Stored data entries
⟨

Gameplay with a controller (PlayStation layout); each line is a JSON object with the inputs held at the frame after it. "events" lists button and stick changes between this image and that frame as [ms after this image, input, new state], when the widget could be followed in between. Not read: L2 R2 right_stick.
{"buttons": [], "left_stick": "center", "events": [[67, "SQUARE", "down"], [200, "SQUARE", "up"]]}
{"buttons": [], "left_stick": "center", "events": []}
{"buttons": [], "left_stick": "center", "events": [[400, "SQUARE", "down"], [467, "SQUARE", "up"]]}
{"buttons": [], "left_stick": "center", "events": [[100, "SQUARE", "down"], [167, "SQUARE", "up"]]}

⟩

Write out the records once more, precisely as they stand.

(Problem solution)
Gameplay with a controller (PlayStation layout); each line is a JSON object with the inputs held at the frame after it. "events" lists button and stick changes between this image and that frame as [ms after this image, input, new state], when the widget could be followed in between. Not read: L2 R2 right_stick.
{"buttons": [], "left_stick": "center", "events": [[67, "SQUARE", "down"], [200, "SQUARE", "up"]]}
{"buttons": [], "left_stick": "center", "events": []}
{"buttons": [], "left_stick": "center", "events": [[400, "SQUARE", "down"], [467, "SQUARE", "up"]]}
{"buttons": [], "left_stick": "center", "events": [[100, "SQUARE", "down"], [167, "SQUARE", "up"]]}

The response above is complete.